Angesichts steigender Corona-Zahlen haben politisch Verantwortliche aus Hessens Städte die Menschen schon vor dem Teil-Lockdown zur Zurückhaltung aufgerufen. "Auch wenn die neuen Einschränkungen erst am Montag gelten, die Lage ist ernst", mahnte der Darmstädter Oberbürgermeister Jochen Partsch (Grüne) am Freitag. Die Städte Frankfurt, Darmstadt, Kassel und Fulda kündigten für die kommenden Tage weitere Kontrollen durch die jeweiligen Ordnungsämter an.

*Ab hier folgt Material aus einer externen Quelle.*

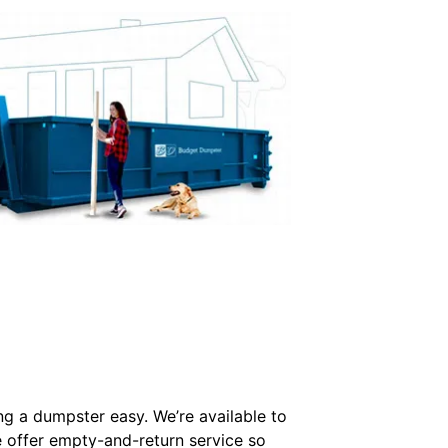
ing a dumpster easy. We’re available to
e offer empty-and-return service so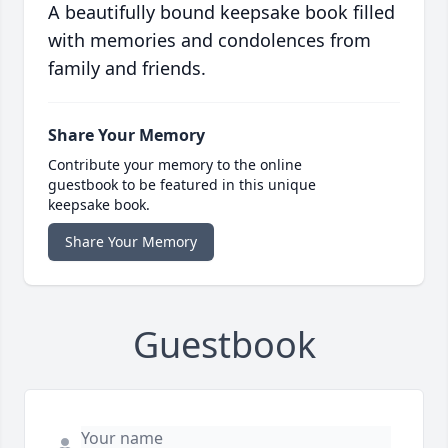
A beautifully bound keepsake book filled
with memories and condolences from
family and friends.
Share Your Memory
Contribute your memory to the online
guestbook to be featured in this unique
keepsake book.
Share Your Memory
Guestbook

"Verhalten Sie sich auch am kommenden Wochenende so, wie wir es alle ab Montag tun müssen", sagte Partsch. Die Lage in den Kliniken, vor allem auf den Normalstationen, bleibe ernst. "Wir nähern uns einer medizinischen Notlage."

Nicht die Zeit für Süßes oder Saures

Die Stadt Darmstadt bat Eltern und Kinder an Halloween am Samstag darauf zu verzichten, von Tür zu Tür zu ziehen und um "Süßes oder Saures" zu bitten. "Das Infektionsrisiko ist einfach zu hoch", betonte Kinder- und Jugenddezernentin Barbara Akdeniz.

Frankfurts Ordnungsamtsleiterin Karin Müller sagte, die öffentliche Wahrnehmung der Kontrollen sei wichtig. Damit würden die Menschen bestärkt, die sich an Corona-Regeln hielten. Zudem setze man die Menschen unter Druck, die bisher zum Beispiel mit der Maskenpflicht wenig bis gar nichts hätten anfangen können.

In Hessens größter Stadt wurden allein seit der letzten Verschärfung der Corona-Regeln am 9. Oktober mehr als 2.000 Verstöße gegen die Maskenpflicht registriert. Insgesamt gab es seit dem Beginn der Pandemie im März gut 60.000 Kontrollen - und 3.577 Verstöße gegen die Anordnungen.

Viele brauchen keinen Appell

Die Nachbarstadt Offenbach kündigte für das Wochenende "eine Schwerpunktkontrolle Corona" an, auch Kassel zeigte sich gewappnet: "Die Stadtpolizei und der Gewerbeaußendienst des Ordnungsamtes sind darauf eingestellt, dass es sowohl am Wochenende als auch in den nächsten Wochen zu Situationen kommen kann, die ein behördliches Einschreiten erforderlich machen", sagte ein Sprecher der Stadt.

Die Stadt Fulda will zwar auch die Einhaltung der behördlichen Anordnungen überprüfen, gibt sich aber zugleich optimistisch: "Wir konnten in den vergangenen Tagen allerdings schon den Trend beobachten, dass die Menschen eher zurückhaltend sind und nicht kräftig feiern", hieß es aus dem Rathaus dort.